I asked my sister Therese if she had any
memories of Grammie LaFlamme. She said that Grammie was not a warm, loving
person, but that she was distant. Therese was not sure she really liked
children very much. Our other Grandmother was full of fun and was very
loving, so there was a stark contrast. Therese said that Cora was fastidious,
and she did wonderful needlework. Cora never accepted my mother because
she was Irish. From what I have heard over the years, she was pleasant
to my Mother, but never really let her into her heart. I think Mum spent
a great deal of her married life, up to the day my Grandmother died trying
to please her. But she never truly measured up. That's really sad, because
my Father was the only one of her children to marry. I think
that is one reason why my father insisted that no French would be spoken
in our house. This was my Mother's house as much as it was his, and he
did not want her to be uncomfortable. Theirs was a truly beautiful love
story. There was much laughter and music in our home, and there was not
in my LaFlamme Grandparent's home. I think that Dad made a concerted effort
to raise his children completely different from how he was raised. I am
very grateful for that, for I had an extremely happy and loving childhood.
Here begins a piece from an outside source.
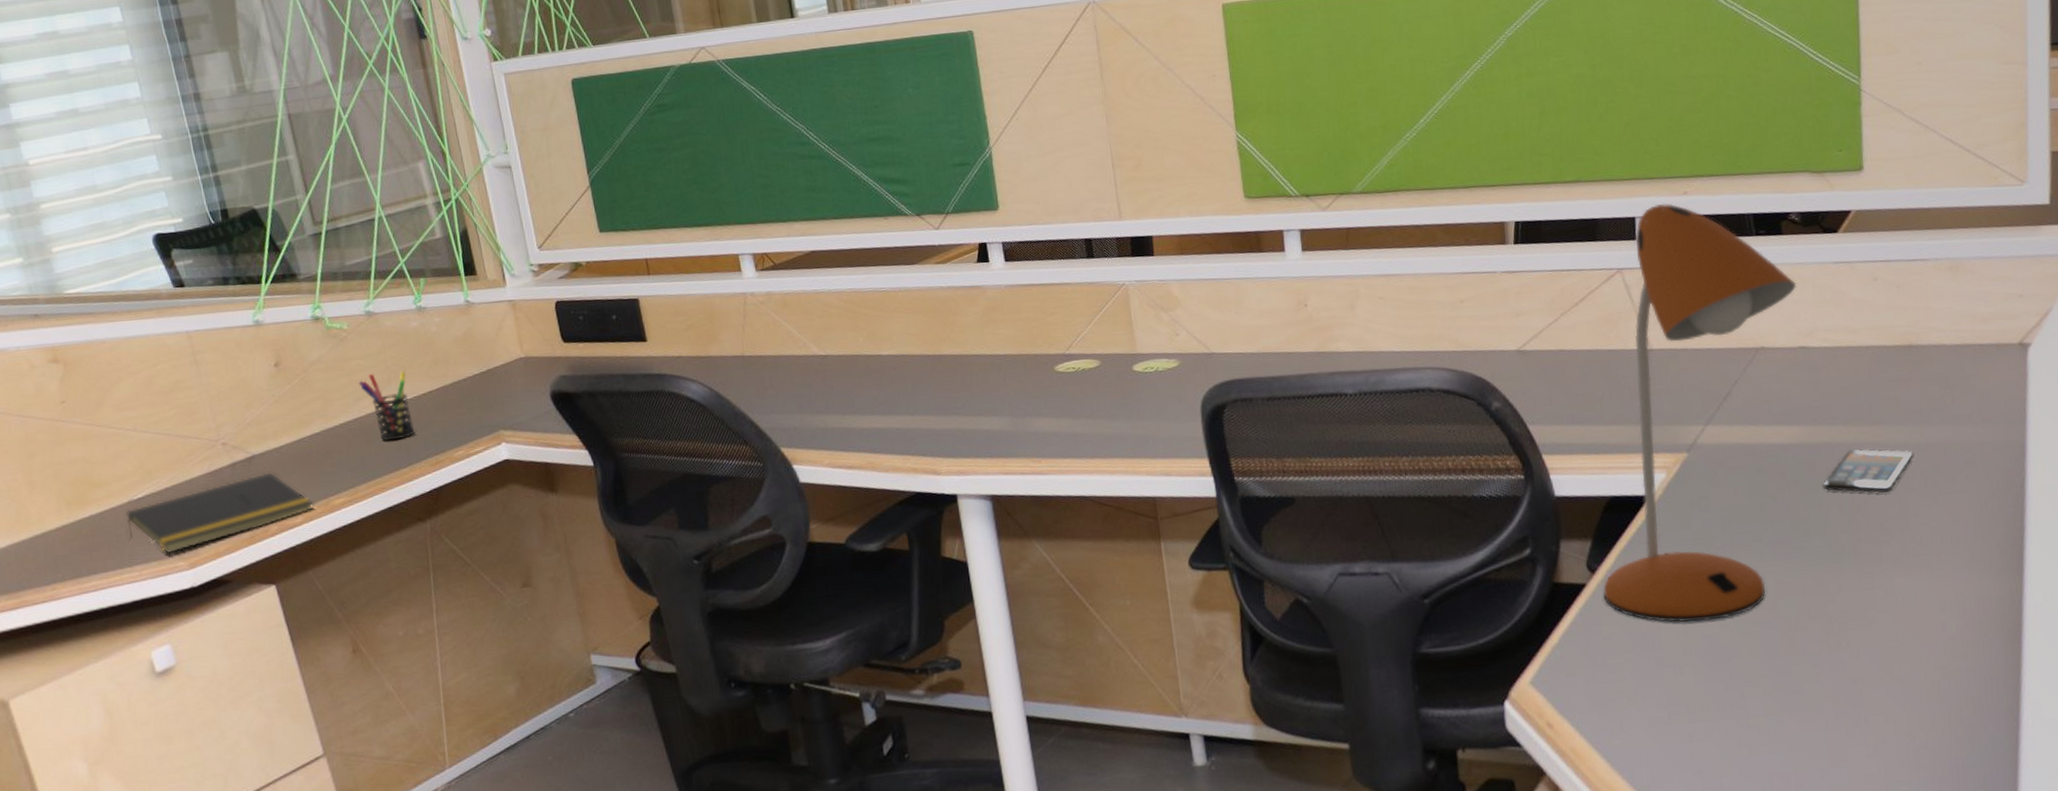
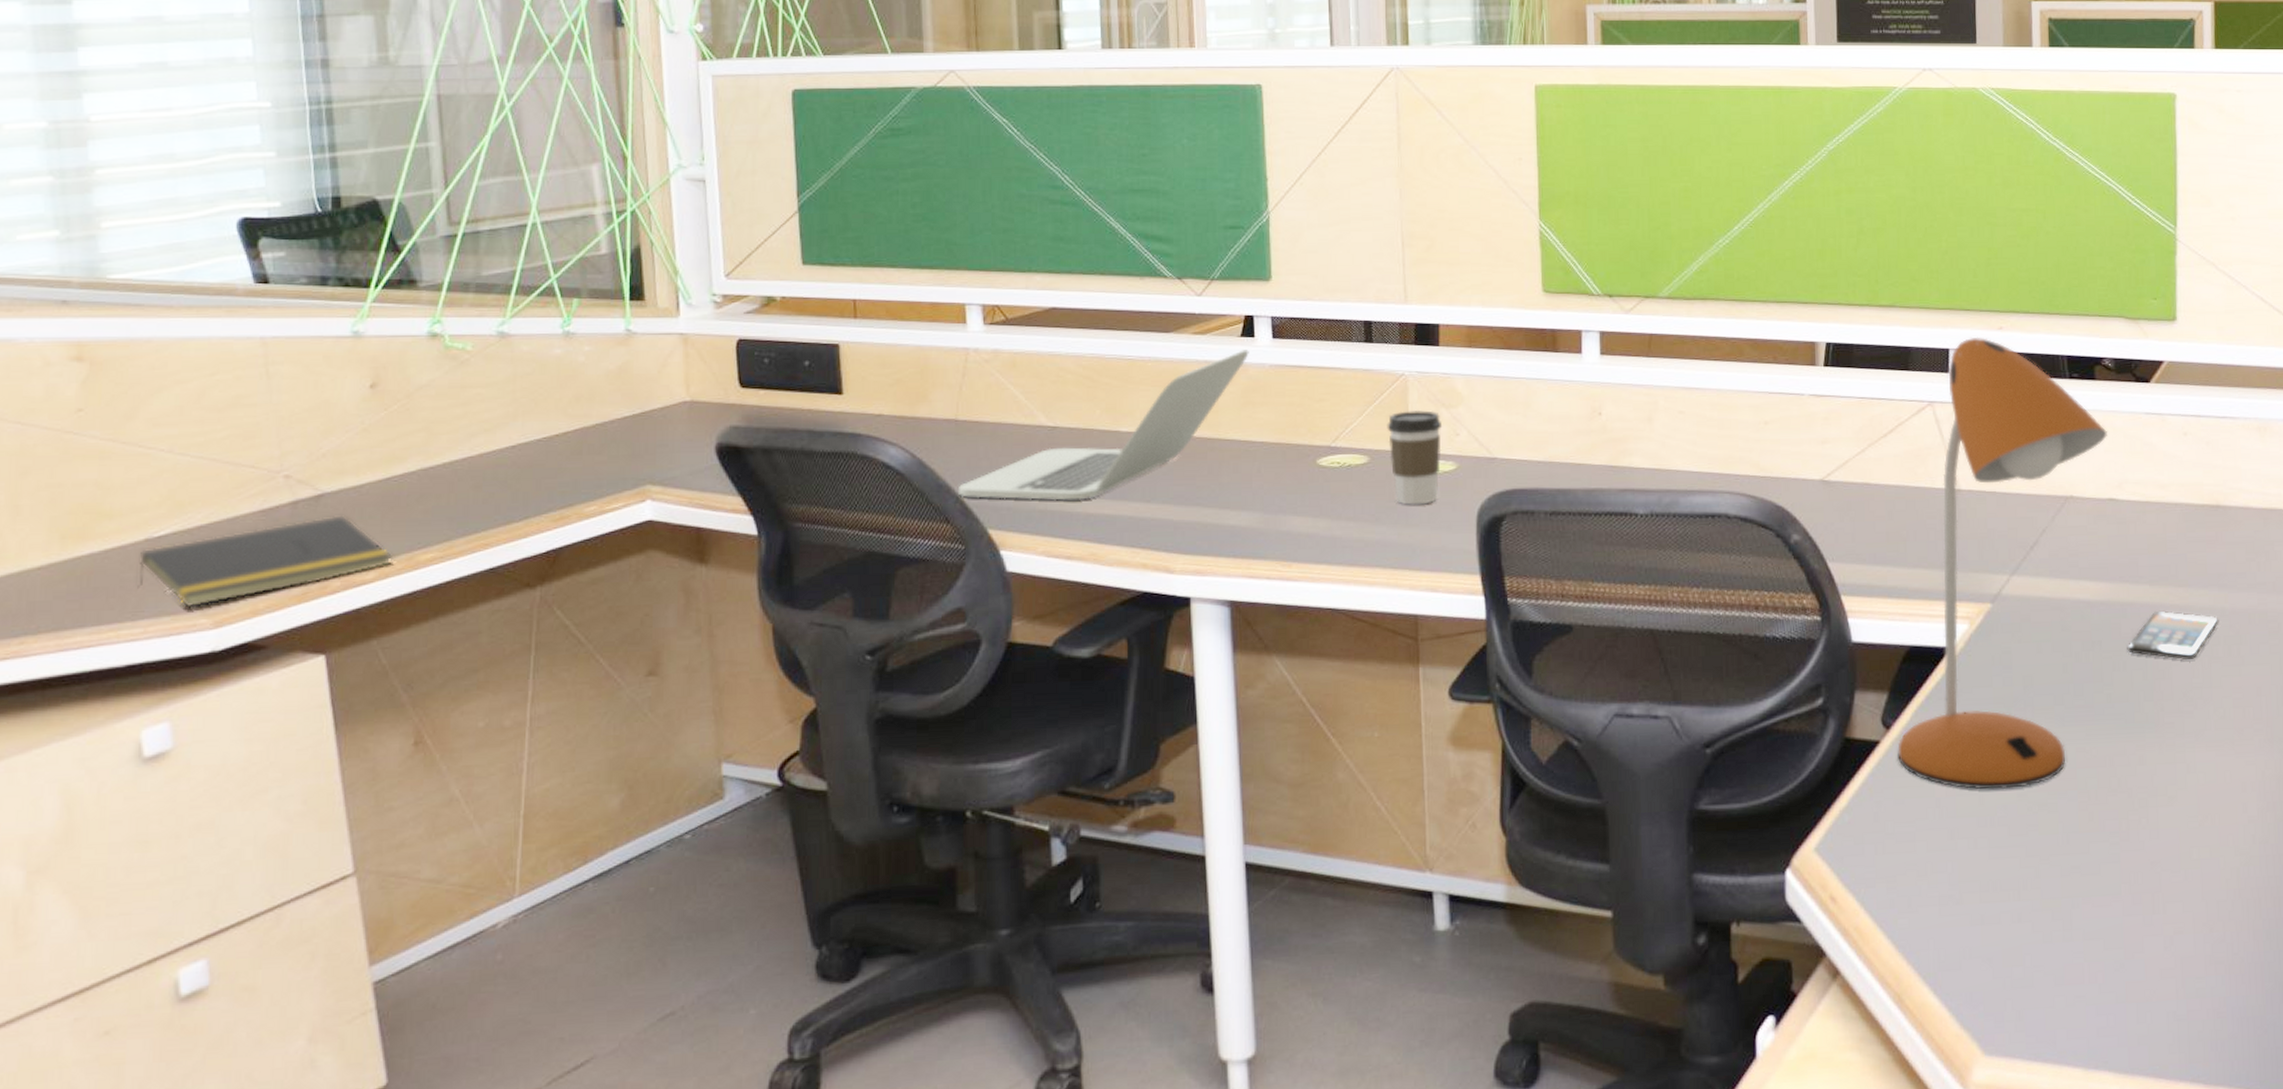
pen holder: present [358,371,415,441] -> none [475,405,539,488]
laptop: none [752,274,986,422] -> present [959,350,1249,501]
coffee cup: none [1113,314,1165,401] -> present [1387,410,1443,505]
I'm proud of my parents, proud to be their daughter, and will keep their
memory alive as long as I live.
I have tried very hard not to paint either
to harsh a picture or too light a picture of Cora Rousseau LaFlamme. I
did not know her. When I started this quest to find her, I had no idea
that her family went by the name Brooks, that she worked in a textile mill
in Waterville, or that she lived with her husband in a family homestead
in Waterville. An image of the beautiful young Franco woman emerges and
ripens into a regal, stately woman of 64 when she died, sadly, of a kidney
infection, which today would have been completely treatable. I found a
woman I never knew, but who is a part of me. I can't tell you if I would
have loved her, but I can tell you that I admire her, and really wish I
could have known her.
Should she wish to do so, Rhea Cote Robbins
has my permission to publish my final project paper "In Search of Cora".